Give back exactly the lines of the data below, starting with the line that has "middle mcp: (214, 220)" and going on through the line that has "thumb ip: (245, 223)".

#### Given entries

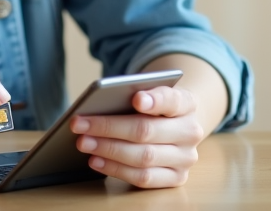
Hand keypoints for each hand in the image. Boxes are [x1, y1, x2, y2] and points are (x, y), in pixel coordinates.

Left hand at [69, 85, 202, 188]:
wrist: (175, 126)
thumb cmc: (154, 107)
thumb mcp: (150, 92)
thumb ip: (132, 94)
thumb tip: (98, 105)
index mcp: (188, 103)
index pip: (173, 100)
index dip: (155, 100)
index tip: (136, 99)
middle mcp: (191, 131)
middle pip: (147, 131)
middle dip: (109, 128)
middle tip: (79, 124)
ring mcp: (185, 158)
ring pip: (144, 157)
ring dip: (108, 150)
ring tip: (82, 143)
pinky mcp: (176, 178)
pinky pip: (144, 178)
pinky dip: (116, 170)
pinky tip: (95, 160)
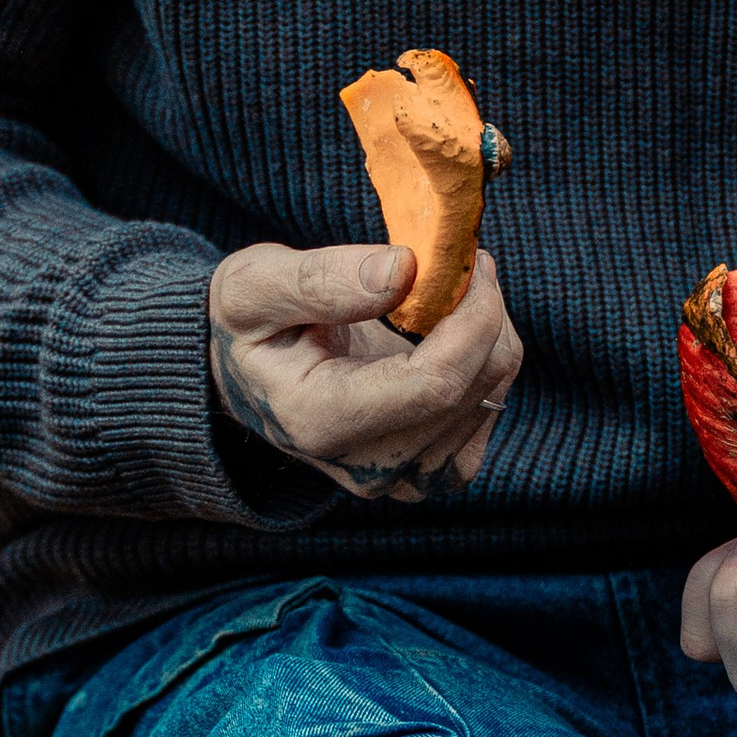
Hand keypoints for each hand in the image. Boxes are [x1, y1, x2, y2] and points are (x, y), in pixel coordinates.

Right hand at [206, 240, 523, 504]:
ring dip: (488, 332)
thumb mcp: (253, 286)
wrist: (245, 379)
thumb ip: (321, 279)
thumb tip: (404, 269)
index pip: (433, 383)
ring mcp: (403, 476)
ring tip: (446, 292)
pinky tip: (450, 332)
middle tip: (458, 261)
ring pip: (490, 396)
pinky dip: (485, 360)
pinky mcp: (430, 469)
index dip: (472, 318)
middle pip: (470, 388)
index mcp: (320, 421)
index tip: (470, 260)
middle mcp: (368, 465)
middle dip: (483, 312)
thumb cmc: (246, 325)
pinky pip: (488, 409)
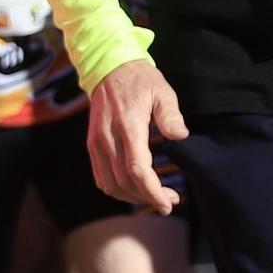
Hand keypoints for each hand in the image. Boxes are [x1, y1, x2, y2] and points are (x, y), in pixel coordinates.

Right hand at [87, 60, 187, 212]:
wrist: (108, 69)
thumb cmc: (139, 80)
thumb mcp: (162, 91)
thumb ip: (170, 114)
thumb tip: (180, 135)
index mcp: (128, 126)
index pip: (137, 169)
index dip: (153, 191)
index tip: (168, 202)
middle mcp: (108, 138)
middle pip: (125, 182)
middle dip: (148, 197)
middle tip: (169, 201)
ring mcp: (97, 143)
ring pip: (111, 184)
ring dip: (132, 197)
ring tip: (153, 197)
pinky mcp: (92, 145)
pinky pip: (100, 177)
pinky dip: (116, 190)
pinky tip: (133, 190)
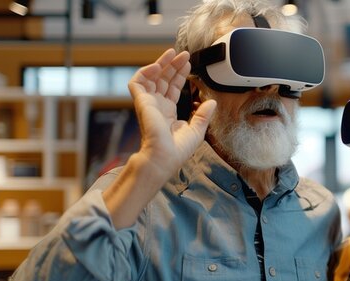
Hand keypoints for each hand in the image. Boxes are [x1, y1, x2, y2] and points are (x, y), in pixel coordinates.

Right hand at [127, 48, 215, 181]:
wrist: (164, 157)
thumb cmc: (178, 150)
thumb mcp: (197, 130)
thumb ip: (203, 115)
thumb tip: (212, 102)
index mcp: (168, 112)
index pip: (173, 88)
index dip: (180, 75)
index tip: (188, 64)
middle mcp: (157, 106)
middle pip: (163, 79)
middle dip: (173, 66)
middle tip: (184, 54)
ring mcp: (148, 103)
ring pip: (151, 77)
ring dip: (161, 64)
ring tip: (173, 54)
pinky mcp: (141, 102)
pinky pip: (137, 82)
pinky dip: (145, 71)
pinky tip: (157, 65)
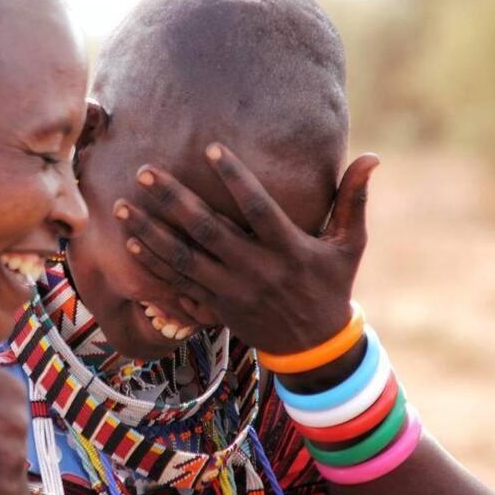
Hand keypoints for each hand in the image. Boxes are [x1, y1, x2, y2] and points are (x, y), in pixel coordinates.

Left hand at [115, 143, 379, 354]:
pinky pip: (178, 284)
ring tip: (122, 206)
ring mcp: (232, 291)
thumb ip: (354, 199)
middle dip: (173, 200)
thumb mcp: (349, 244)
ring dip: (150, 232)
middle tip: (144, 171)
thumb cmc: (331, 284)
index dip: (234, 178)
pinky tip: (131, 243)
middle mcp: (256, 270)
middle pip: (208, 231)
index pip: (258, 208)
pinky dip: (154, 265)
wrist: (313, 346)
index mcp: (289, 249)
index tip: (210, 148)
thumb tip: (373, 156)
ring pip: (184, 258)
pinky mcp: (215, 306)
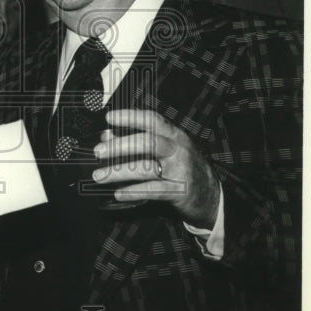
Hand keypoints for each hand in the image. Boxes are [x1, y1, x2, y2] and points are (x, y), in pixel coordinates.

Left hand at [91, 109, 219, 227]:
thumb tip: (107, 136)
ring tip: (99, 176)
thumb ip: (138, 141)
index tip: (109, 118)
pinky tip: (118, 193)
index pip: (152, 120)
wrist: (211, 194)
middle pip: (147, 142)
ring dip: (118, 172)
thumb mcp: (166, 150)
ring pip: (146, 168)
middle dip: (119, 146)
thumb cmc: (182, 167)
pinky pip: (153, 190)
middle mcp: (178, 150)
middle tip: (99, 151)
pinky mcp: (179, 191)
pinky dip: (133, 192)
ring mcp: (179, 170)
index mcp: (174, 135)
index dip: (130, 117)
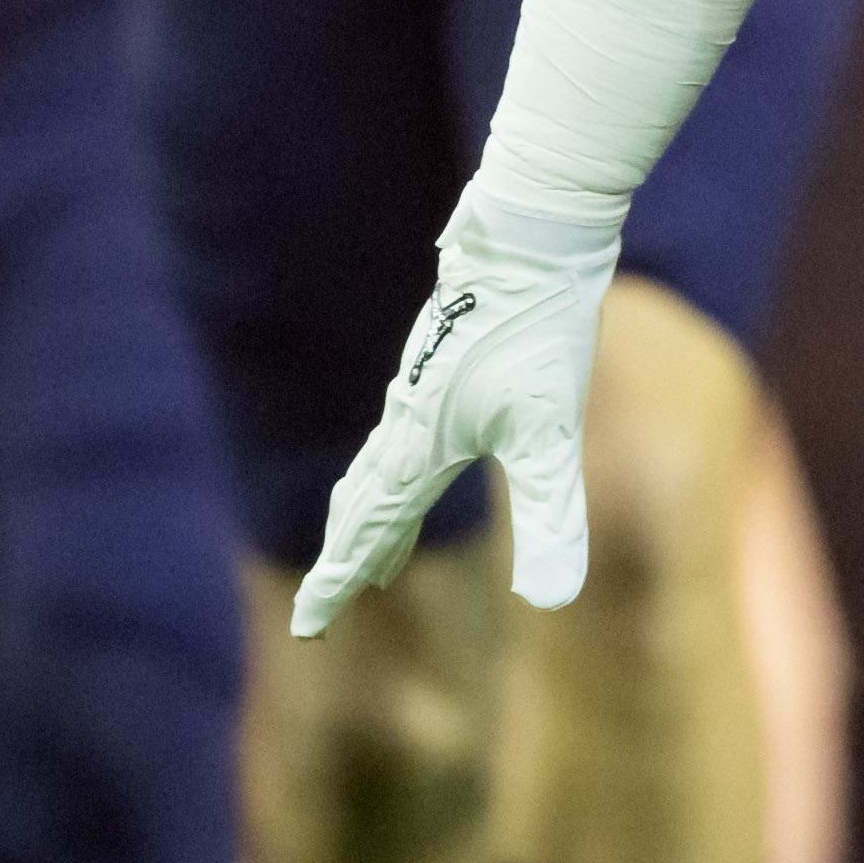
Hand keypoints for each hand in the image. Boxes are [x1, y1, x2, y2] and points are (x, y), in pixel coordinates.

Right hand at [296, 192, 619, 632]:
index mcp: (420, 447)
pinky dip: (395, 469)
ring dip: (371, 514)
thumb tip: (552, 603)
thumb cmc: (537, 332)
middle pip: (364, 502)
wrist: (529, 237)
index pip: (367, 530)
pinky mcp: (443, 359)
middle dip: (349, 555)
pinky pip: (402, 431)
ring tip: (380, 553)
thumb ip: (551, 518)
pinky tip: (417, 456)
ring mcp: (422, 386)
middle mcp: (409, 420)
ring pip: (381, 465)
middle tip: (331, 602)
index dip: (339, 580)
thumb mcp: (552, 434)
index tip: (311, 625)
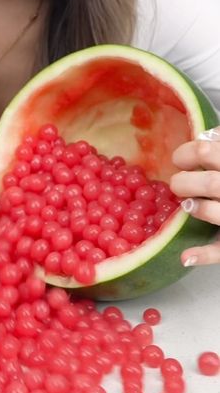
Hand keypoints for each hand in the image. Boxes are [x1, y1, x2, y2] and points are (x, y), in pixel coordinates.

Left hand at [170, 128, 219, 265]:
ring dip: (196, 209)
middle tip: (177, 183)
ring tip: (188, 204)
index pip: (206, 151)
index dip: (187, 153)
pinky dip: (204, 254)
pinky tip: (186, 257)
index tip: (180, 159)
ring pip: (215, 213)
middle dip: (185, 182)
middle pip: (210, 183)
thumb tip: (206, 135)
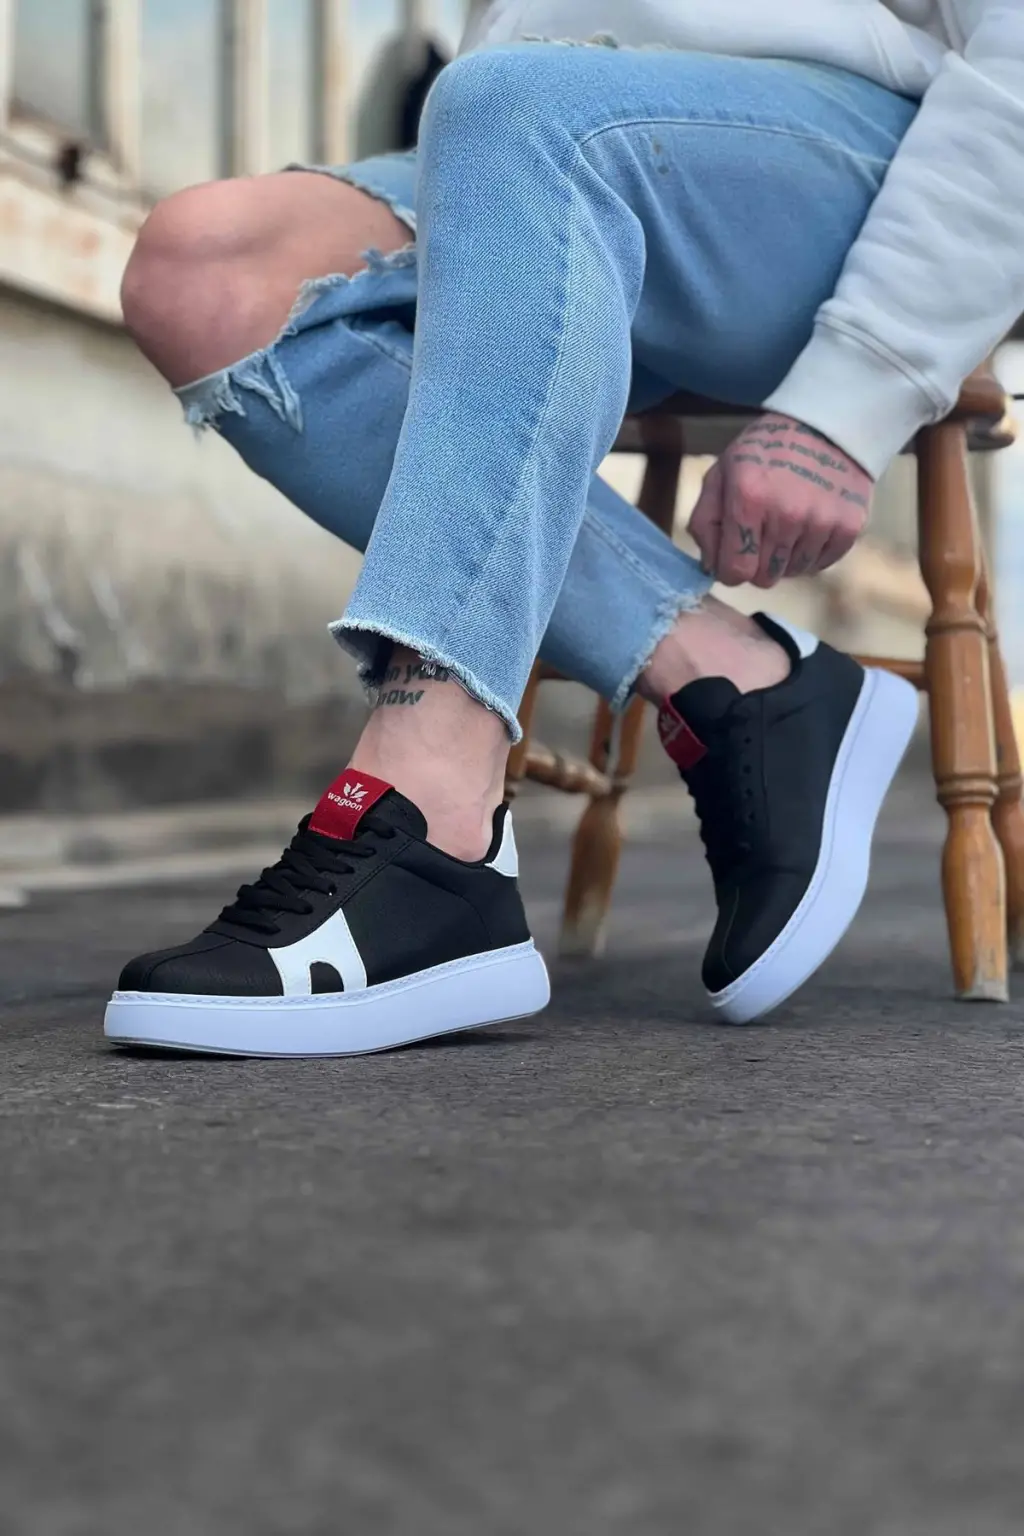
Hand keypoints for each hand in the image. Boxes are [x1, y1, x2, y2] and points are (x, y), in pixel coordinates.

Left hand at [689, 413, 873, 587]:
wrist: (825, 425)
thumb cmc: (764, 452)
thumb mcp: (721, 474)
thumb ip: (705, 522)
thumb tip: (710, 568)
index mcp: (749, 499)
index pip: (736, 571)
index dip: (730, 569)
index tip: (734, 554)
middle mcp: (788, 514)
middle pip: (765, 577)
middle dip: (757, 562)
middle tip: (762, 532)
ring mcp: (822, 521)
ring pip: (793, 573)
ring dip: (785, 557)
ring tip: (787, 523)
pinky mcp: (850, 526)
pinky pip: (821, 565)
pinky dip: (811, 553)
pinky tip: (808, 525)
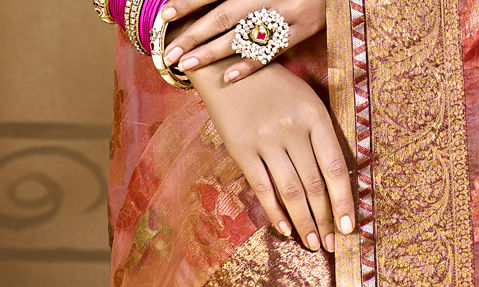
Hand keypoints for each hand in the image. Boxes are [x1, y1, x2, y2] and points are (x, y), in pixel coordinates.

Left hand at [162, 0, 325, 83]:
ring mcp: (284, 13)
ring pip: (242, 35)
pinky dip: (250, 64)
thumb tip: (208, 8)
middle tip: (170, 52)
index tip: (164, 16)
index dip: (187, 3)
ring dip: (212, 52)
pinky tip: (229, 77)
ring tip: (188, 64)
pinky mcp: (303, 29)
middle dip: (193, 34)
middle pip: (221, 16)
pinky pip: (272, 51)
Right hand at [188, 58, 353, 249]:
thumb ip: (322, 137)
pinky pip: (262, 188)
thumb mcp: (306, 101)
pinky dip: (275, 212)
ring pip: (291, 191)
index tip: (349, 229)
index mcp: (314, 115)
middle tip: (331, 244)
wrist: (226, 66)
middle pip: (314, 185)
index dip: (343, 202)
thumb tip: (338, 187)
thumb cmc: (275, 89)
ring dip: (304, 222)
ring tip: (312, 244)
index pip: (335, 168)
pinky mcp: (241, 148)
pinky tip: (285, 230)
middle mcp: (291, 128)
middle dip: (325, 220)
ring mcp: (265, 139)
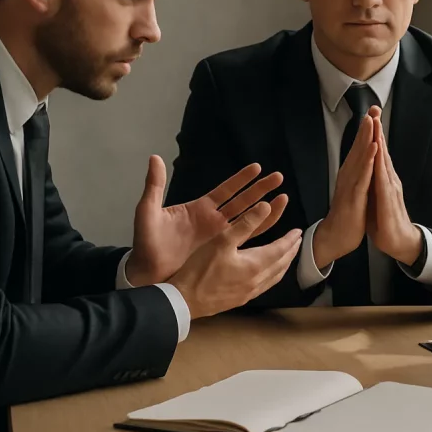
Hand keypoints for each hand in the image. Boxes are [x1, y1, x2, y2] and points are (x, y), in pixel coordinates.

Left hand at [127, 157, 287, 285]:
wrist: (148, 273)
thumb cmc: (147, 243)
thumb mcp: (148, 211)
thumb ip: (154, 186)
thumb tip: (154, 158)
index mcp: (200, 208)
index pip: (226, 189)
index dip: (241, 179)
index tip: (257, 167)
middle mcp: (214, 220)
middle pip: (243, 201)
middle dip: (261, 189)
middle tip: (279, 178)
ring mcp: (220, 237)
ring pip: (249, 220)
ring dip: (266, 209)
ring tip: (284, 198)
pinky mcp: (223, 252)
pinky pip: (246, 240)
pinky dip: (260, 232)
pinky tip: (274, 226)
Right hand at [168, 202, 302, 318]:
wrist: (183, 301)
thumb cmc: (200, 270)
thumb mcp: (222, 241)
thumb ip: (245, 223)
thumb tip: (266, 207)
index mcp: (255, 265)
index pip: (280, 249)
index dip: (290, 239)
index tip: (298, 231)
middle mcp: (257, 281)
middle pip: (281, 264)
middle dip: (291, 251)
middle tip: (297, 241)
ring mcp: (249, 292)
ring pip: (275, 276)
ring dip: (284, 264)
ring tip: (287, 255)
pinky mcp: (240, 300)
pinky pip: (265, 285)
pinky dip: (273, 275)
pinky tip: (267, 274)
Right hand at [312, 112, 377, 268]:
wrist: (335, 238)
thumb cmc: (348, 215)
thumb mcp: (355, 191)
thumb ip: (359, 175)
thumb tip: (365, 160)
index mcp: (350, 174)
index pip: (359, 148)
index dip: (366, 130)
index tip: (374, 112)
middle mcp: (347, 176)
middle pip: (358, 147)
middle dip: (366, 128)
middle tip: (373, 108)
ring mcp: (349, 186)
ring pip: (359, 159)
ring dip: (366, 139)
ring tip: (372, 122)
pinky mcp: (353, 198)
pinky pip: (362, 177)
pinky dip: (368, 162)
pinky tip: (374, 150)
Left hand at [366, 109, 422, 264]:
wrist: (400, 242)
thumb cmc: (386, 220)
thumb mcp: (376, 196)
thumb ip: (373, 181)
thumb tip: (367, 167)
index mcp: (384, 179)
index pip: (378, 152)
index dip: (374, 134)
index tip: (368, 115)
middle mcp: (389, 180)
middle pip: (383, 151)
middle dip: (378, 130)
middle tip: (374, 109)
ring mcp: (391, 189)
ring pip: (384, 162)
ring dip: (380, 143)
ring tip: (376, 126)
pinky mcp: (389, 202)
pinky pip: (383, 182)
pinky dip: (380, 168)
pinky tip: (377, 158)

########

◆ **Response to this exercise**
middle mcp: (214, 220)
middle pip: (243, 201)
middle dip: (261, 189)
middle tip: (279, 178)
ring mcp: (220, 237)
ring pip: (249, 220)
ring dip: (266, 209)
ring tip: (284, 198)
pinky mcp: (223, 252)
pinky pip: (246, 240)
pinky dip: (260, 232)
pinky tip: (274, 226)
Right hand at [168, 202, 302, 318]:
wrist: (183, 301)
thumb cmc: (200, 270)
thumb mcp: (222, 241)
thumb ip: (245, 223)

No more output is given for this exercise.